Whether the US would be willing to intervene in a China versus Vietnam conflict in the name of maintaining freedom of navigation is unclear.

What is clear is that the US and Vietnamese defense establishments are keen to develop deeper strategic ties, including via more naval exchanges, small weapons sales and the future establishment of a joint military drill mechanism.

In 2013, three US warships docked at Da Nang with considerable less fanfare than the USS Carl Vinson’s visit to carry out routine “naval exchanges” with Vietnamese naval counterparts.

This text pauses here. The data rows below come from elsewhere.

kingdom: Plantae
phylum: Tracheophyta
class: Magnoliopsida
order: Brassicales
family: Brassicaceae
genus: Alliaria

Since 2016, Vietnam has ignored at least three instances when US warships have traveled near the Paracel islands in an indirect challenge to China’s claim over the contested archipelago in the South China Sea.

On two of those occasions, Vietnam’s Ministry of Foreign Affairs said in public statements that the American vessels’ presence in the area was harmless and that “US ships have right of freedom in the South China Sea.”

It’s warm welcome of the USS Carl Vinson now underway at Da Nang, a clear sign of Vietnam’s shifting policy position between the US and China, will have further underscored that point.